#### [Assignment]
What lines below include the word "explorador"? Copy each one.

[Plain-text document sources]

•••••

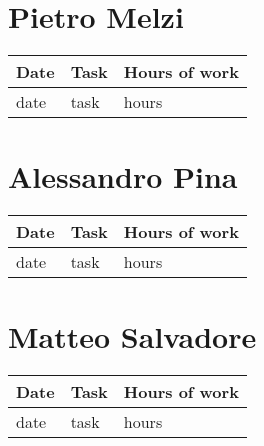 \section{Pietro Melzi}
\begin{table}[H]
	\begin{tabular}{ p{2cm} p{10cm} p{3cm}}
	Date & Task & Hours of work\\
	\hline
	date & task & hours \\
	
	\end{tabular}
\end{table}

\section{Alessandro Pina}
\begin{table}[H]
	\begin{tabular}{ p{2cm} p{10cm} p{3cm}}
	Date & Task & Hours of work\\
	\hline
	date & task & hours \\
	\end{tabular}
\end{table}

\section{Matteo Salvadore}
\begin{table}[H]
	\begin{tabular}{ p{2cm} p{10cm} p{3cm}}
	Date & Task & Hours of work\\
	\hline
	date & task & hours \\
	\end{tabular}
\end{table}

•••••

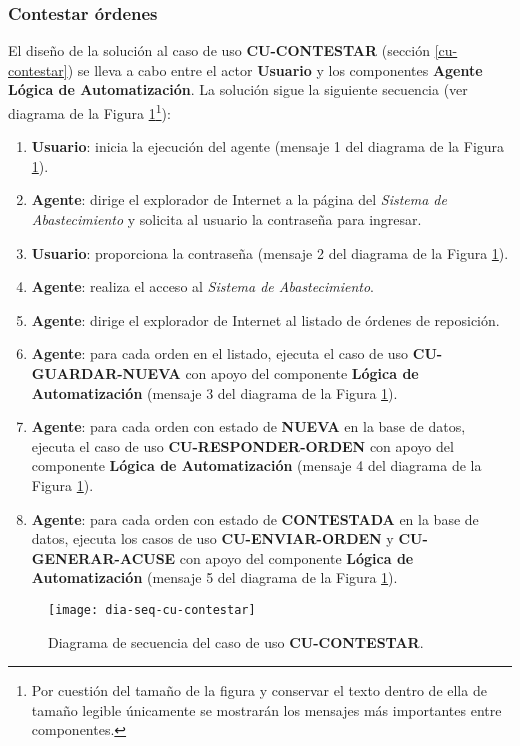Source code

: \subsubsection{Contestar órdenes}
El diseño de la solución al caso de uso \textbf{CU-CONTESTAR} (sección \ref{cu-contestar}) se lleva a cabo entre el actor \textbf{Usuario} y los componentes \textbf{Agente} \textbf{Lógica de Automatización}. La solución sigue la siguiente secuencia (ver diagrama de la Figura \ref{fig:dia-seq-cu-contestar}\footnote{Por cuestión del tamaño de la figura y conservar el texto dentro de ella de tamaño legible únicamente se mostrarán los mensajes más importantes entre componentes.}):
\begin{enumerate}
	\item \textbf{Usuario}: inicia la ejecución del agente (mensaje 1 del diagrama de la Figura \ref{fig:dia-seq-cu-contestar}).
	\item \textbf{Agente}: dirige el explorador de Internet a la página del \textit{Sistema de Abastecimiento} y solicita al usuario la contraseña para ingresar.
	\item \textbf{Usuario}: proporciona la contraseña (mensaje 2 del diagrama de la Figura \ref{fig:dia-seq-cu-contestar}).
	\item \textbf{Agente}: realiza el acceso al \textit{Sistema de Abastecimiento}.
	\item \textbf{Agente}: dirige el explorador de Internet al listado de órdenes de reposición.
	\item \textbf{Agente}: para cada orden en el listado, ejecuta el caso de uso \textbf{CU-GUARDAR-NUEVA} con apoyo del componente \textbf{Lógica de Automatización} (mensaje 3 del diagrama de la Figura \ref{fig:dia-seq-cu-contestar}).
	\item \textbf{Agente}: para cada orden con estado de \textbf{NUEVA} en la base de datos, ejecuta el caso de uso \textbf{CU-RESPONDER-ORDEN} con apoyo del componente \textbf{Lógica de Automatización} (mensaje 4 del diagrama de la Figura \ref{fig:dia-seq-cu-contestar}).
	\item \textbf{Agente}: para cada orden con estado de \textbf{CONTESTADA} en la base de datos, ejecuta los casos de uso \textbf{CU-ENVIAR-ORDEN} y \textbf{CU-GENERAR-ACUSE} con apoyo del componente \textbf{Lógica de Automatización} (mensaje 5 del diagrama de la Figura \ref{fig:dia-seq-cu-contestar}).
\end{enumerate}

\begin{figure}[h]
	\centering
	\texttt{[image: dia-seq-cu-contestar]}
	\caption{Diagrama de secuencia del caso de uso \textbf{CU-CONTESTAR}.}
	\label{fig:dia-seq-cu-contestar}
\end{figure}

•••••

#### [Output of the exercise]
	\item \textbf{Agente}: dirige el explorador de Internet a la página del \textit{Sistema de Abastecimiento} y solicita al usuario la contraseña para ingresar.
	\item \textbf{Agente}: dirige el explorador de Internet al listado de órdenes de reposición.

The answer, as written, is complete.